* [Il tuo obiettivo]
Per favore, estrai dall'elenco ogni riga che contiene la parola "from", rispettando maiuscole e minuscole.

* [Dati forniti]
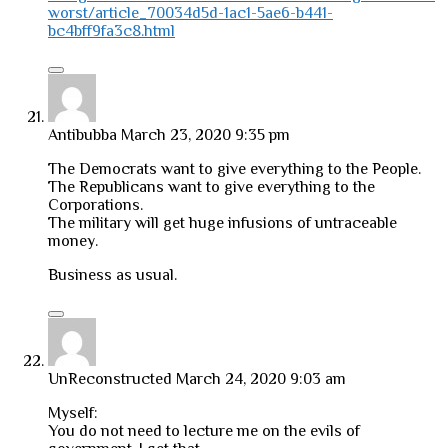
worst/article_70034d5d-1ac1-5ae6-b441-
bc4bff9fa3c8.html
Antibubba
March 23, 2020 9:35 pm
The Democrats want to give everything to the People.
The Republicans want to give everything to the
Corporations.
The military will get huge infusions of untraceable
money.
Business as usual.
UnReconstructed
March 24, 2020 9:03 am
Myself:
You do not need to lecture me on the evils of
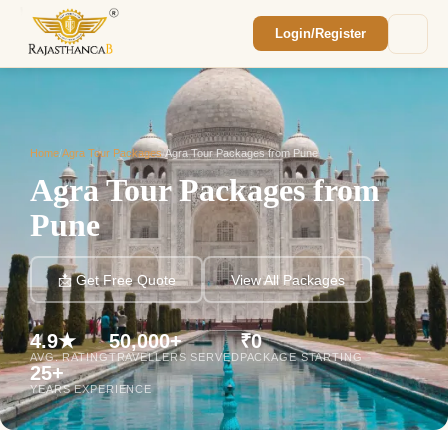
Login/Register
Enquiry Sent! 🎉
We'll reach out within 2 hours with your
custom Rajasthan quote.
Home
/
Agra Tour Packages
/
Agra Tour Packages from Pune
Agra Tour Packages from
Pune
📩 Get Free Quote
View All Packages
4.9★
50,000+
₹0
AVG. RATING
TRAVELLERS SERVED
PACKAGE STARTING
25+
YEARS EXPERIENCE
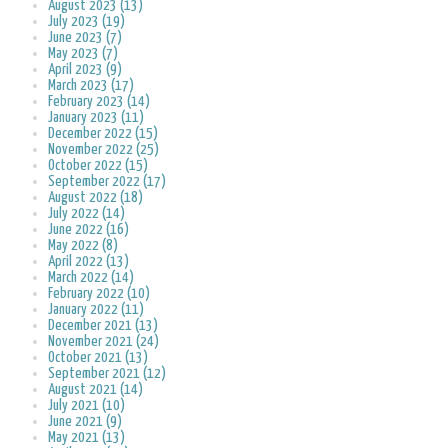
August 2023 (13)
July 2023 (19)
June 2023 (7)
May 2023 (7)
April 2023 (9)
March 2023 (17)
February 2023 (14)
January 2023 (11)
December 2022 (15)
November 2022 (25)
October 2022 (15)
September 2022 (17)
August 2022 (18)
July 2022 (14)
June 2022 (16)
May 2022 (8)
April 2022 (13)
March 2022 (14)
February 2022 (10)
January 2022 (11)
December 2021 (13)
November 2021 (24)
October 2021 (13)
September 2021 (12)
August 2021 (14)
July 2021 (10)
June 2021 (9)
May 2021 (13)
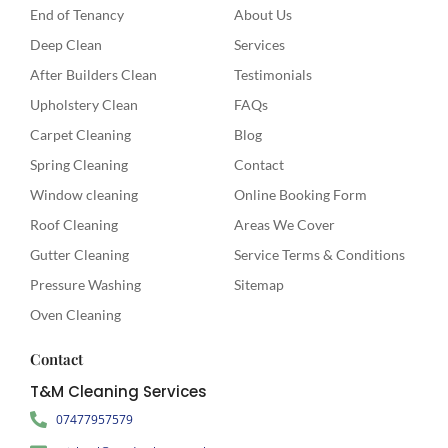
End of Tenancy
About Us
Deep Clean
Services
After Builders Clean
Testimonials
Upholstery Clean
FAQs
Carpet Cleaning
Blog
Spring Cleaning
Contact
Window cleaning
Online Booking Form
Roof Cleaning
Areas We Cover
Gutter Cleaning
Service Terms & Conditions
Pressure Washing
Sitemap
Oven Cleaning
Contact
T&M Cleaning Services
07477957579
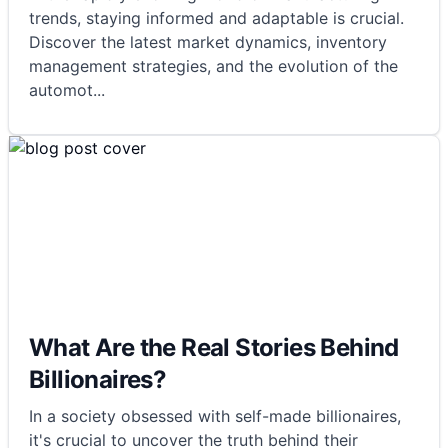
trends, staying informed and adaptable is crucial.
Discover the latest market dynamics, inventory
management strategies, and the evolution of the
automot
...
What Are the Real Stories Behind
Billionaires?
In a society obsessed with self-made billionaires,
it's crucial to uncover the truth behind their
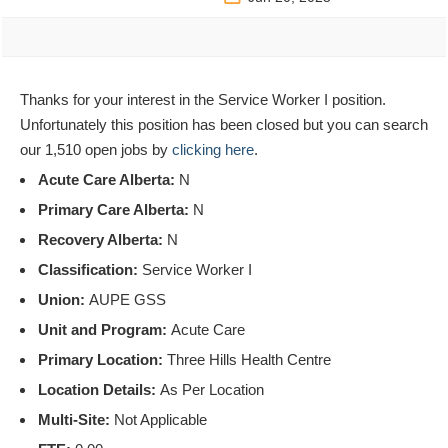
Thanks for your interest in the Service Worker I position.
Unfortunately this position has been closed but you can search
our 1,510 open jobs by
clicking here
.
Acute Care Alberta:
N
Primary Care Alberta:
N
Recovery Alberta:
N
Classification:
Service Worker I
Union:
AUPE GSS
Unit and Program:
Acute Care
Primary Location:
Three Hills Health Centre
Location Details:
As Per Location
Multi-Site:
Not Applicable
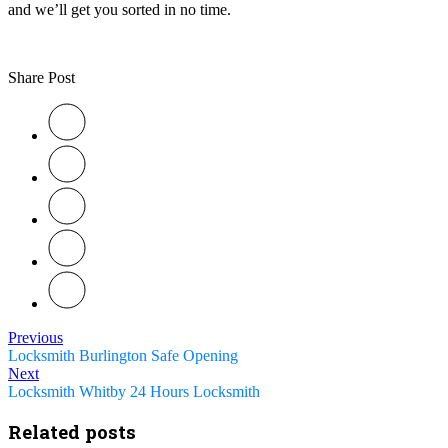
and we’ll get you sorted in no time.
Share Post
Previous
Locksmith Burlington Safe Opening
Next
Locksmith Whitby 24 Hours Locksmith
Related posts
---
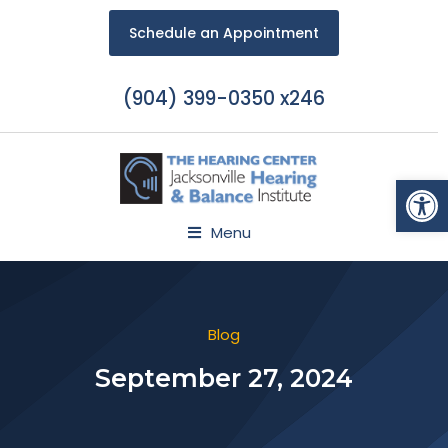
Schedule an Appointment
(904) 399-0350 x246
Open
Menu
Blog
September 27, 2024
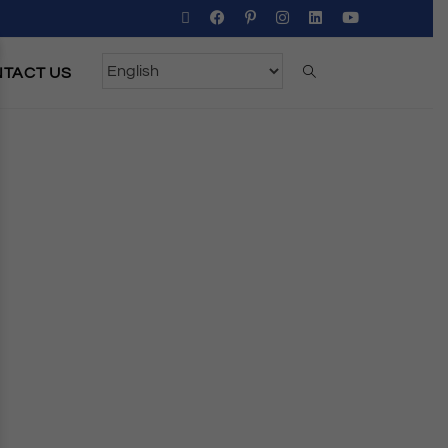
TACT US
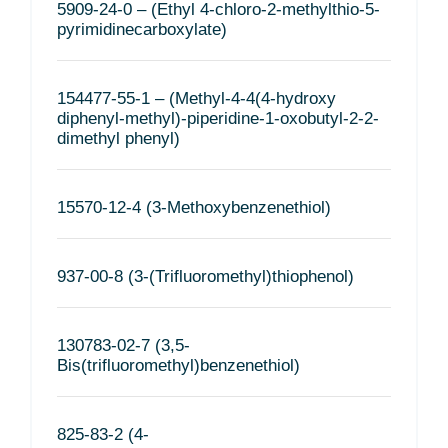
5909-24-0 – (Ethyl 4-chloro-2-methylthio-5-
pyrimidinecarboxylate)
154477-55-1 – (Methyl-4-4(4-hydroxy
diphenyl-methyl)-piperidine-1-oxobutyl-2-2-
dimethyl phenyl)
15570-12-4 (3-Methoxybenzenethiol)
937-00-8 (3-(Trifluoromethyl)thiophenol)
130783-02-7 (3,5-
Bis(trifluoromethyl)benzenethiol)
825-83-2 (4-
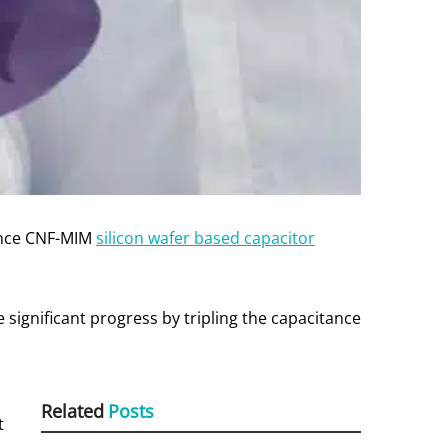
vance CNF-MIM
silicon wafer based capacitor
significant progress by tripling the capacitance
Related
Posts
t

* [Risultato finale]
Agra Tour Packages from Pune
Agra Tour Packages from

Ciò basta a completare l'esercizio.